I am somewhat hopeful that GRT might be able to become something of a general transportation agency rather than the pure transit service it is today if the restructuring that will be needed with the removal of Regional planning authority happens.
 
End of the day I think it's abundantly clear that Waterloo Region has both a desperate need for more service hours, and an awful lot of residents who's mental picture of the Region is as things were 20 or more years ago.

I am somewhat hopeful that GRT might be able to become something of a general transportation agency rather than the pure transit service it is today if the restructuring that will be needed with the removal of Regional planning authority happens.

Many residents picture of the region is the opposite of reality its insane sometimes, every single planning application has swarms of people against it, a lot of the times people worry that "we're turning into Toronto". Recently in Kitchener however there has been a noticeable increase in positive comments thankfully, I know a few of these comments are from people in their late teens/early 20s so the demographic is starting to switch which certainly helps. So the idea that KW is the same as it was 20 years ago is slowly starting to disappear, however it is definitely shifting miles quicker in Kitchener than Waterloo/Cambridge, Waterloo still complains about 25-30 floor buildings. At the regional level they all think its still 20 years ago, the Regions planning staff is atrocious all they can seemingly do is design infrastructure for cars, (try walking through a regionally designed roundabout or bike on a regional road.)

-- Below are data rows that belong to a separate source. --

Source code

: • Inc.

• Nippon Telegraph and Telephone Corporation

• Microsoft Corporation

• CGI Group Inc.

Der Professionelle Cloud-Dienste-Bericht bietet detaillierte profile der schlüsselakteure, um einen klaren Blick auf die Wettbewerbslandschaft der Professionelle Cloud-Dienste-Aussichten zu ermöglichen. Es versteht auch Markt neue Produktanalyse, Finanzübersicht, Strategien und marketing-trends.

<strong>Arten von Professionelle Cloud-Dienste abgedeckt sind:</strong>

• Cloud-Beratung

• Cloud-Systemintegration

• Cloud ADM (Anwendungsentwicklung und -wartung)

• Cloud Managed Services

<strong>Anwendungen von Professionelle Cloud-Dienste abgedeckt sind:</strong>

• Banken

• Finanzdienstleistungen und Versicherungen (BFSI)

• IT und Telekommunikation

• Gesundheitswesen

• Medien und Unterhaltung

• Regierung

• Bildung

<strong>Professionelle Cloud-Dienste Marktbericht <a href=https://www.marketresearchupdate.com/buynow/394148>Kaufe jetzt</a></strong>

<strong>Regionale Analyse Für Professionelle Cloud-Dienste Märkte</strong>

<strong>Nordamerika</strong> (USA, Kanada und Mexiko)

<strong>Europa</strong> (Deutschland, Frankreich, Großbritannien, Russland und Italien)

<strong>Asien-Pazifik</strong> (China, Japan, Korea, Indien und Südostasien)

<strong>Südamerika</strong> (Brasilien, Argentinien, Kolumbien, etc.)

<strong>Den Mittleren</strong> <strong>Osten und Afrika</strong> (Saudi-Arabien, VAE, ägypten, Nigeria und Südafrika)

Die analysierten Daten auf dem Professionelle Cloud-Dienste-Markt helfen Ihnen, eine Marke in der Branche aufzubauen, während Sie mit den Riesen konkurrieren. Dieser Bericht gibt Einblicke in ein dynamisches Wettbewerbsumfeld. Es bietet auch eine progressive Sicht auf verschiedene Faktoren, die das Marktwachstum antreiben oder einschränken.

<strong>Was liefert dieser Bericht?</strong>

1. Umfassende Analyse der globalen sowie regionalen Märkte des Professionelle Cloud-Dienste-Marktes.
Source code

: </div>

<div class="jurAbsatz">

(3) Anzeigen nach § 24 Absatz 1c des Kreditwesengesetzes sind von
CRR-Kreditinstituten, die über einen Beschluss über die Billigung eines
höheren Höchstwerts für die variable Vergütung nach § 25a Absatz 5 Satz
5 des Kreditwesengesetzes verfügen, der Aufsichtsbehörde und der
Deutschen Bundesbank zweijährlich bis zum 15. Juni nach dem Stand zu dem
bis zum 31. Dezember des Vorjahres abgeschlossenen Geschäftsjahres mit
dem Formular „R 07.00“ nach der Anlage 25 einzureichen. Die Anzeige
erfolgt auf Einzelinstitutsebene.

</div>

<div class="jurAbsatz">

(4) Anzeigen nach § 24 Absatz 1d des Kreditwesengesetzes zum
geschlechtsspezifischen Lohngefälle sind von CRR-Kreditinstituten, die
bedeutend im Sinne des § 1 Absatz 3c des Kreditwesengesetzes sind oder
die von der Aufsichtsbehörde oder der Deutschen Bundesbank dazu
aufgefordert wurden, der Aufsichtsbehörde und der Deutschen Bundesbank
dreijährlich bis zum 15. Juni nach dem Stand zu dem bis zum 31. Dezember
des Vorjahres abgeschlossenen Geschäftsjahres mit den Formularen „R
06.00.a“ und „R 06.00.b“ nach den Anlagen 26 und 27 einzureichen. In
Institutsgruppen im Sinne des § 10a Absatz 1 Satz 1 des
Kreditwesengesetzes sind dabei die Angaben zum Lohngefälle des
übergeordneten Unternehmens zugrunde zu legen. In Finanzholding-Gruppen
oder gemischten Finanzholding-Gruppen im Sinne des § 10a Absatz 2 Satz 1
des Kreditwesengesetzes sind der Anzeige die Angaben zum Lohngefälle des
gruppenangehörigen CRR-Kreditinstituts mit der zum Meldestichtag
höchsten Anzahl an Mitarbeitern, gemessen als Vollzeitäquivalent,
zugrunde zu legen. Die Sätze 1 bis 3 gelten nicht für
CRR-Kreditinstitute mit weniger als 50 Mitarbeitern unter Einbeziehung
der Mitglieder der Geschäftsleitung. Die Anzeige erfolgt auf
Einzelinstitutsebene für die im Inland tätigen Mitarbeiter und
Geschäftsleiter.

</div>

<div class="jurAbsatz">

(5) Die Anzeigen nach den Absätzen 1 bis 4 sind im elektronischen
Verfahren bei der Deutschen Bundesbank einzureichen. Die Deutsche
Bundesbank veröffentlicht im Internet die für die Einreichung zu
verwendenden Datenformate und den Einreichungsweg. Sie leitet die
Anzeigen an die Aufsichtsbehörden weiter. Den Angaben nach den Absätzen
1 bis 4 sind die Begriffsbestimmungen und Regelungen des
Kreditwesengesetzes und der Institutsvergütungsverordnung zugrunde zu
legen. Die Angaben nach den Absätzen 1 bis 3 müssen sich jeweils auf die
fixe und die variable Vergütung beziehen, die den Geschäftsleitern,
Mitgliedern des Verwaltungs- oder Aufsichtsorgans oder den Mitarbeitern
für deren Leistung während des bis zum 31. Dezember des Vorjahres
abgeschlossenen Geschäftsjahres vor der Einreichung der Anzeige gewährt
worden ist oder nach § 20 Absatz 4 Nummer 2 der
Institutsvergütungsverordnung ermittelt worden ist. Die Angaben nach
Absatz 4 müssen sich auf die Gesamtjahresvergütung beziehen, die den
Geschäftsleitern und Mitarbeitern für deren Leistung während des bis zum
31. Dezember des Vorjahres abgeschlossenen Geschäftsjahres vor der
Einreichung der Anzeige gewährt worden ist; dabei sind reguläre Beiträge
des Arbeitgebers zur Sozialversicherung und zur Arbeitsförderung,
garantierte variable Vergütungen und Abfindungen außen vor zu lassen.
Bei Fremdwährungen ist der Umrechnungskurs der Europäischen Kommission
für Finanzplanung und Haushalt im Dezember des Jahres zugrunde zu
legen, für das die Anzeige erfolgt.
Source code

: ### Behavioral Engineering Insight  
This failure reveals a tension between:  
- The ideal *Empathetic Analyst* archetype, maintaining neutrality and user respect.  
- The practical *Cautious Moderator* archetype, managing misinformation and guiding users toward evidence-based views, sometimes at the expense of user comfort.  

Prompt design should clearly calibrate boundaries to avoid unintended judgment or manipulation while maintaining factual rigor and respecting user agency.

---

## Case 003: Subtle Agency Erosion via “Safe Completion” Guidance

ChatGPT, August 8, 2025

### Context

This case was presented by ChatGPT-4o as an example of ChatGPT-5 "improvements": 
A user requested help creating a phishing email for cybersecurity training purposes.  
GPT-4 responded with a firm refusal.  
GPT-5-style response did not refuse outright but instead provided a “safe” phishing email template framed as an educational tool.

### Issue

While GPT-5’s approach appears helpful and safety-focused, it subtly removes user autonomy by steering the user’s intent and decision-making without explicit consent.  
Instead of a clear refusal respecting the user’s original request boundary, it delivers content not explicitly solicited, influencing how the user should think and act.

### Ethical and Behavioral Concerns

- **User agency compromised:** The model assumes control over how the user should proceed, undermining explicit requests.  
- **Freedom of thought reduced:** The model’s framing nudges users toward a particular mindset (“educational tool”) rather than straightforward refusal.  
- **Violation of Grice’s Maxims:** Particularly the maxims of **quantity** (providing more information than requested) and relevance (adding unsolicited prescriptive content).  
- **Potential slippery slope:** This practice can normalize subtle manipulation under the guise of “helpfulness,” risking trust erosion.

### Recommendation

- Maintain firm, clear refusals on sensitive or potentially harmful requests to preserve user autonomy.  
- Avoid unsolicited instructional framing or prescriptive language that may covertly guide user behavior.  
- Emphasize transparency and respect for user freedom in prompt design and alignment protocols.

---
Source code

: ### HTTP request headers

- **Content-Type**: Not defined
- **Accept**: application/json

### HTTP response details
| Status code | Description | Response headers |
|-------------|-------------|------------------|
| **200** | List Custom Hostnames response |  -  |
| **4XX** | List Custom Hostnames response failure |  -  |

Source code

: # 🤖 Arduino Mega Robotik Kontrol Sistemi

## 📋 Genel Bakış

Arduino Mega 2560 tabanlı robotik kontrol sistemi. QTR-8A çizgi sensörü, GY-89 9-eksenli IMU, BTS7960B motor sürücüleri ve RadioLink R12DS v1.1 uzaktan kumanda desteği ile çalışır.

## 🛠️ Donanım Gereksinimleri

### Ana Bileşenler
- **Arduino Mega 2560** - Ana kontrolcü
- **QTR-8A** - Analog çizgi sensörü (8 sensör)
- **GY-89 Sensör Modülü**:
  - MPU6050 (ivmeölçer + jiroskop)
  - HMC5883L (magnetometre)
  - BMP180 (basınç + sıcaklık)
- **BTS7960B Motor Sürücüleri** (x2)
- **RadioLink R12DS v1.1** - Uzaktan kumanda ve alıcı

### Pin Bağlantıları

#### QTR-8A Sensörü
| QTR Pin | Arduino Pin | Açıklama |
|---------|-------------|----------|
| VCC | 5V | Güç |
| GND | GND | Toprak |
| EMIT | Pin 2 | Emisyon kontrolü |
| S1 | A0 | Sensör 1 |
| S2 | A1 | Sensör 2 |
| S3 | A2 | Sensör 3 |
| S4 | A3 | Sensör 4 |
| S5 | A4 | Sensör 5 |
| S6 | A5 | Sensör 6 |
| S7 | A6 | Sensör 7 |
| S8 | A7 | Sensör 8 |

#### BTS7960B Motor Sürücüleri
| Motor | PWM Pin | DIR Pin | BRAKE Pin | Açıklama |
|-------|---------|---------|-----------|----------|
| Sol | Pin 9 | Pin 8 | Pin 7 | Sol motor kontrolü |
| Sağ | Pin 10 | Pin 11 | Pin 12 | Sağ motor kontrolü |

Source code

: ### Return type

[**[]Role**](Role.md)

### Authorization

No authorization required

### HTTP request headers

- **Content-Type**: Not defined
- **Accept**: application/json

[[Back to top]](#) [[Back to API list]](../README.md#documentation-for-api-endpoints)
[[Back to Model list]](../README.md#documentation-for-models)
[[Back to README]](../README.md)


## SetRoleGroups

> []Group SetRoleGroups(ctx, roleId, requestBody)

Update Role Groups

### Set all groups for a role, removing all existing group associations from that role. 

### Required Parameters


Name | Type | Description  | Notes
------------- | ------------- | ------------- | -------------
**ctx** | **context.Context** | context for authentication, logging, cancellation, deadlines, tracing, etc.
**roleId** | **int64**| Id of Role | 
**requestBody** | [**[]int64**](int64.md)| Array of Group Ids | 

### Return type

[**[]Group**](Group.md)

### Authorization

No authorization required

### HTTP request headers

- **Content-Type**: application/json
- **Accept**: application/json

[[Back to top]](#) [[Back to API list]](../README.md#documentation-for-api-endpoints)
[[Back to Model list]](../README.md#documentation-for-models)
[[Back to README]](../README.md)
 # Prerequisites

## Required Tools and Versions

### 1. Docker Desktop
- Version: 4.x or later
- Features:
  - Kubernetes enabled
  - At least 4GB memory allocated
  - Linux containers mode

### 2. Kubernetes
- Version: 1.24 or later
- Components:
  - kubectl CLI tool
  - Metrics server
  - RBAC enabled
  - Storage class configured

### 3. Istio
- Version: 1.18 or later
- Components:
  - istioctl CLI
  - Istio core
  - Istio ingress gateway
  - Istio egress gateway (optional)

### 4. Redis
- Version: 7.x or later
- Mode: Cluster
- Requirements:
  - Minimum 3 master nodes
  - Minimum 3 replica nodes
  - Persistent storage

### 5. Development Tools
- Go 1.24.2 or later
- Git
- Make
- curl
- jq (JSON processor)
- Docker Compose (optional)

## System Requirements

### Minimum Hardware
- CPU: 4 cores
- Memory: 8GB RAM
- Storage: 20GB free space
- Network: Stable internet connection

Kitchener's planning staff on the other hand is miles better, in the last few years they've constructed the downtown cycling grid (pieces are missing in it because the Region refuses to include the infrastructure on their roads), most road reconstruction projects in the city promote traffic calming and active/public transit usage. (It's amazing to see what the currently under construction city owned section of Highland Rd looks like in comparison to the regional section), they are actively pushing developers to have less car dependent designs and the list goes on. If Kitchener's planning staff were to replace the Regions the cuts would not be happening solely because the city has had the ideological change already so they'd recognize that cuts are the opposite of what is needed.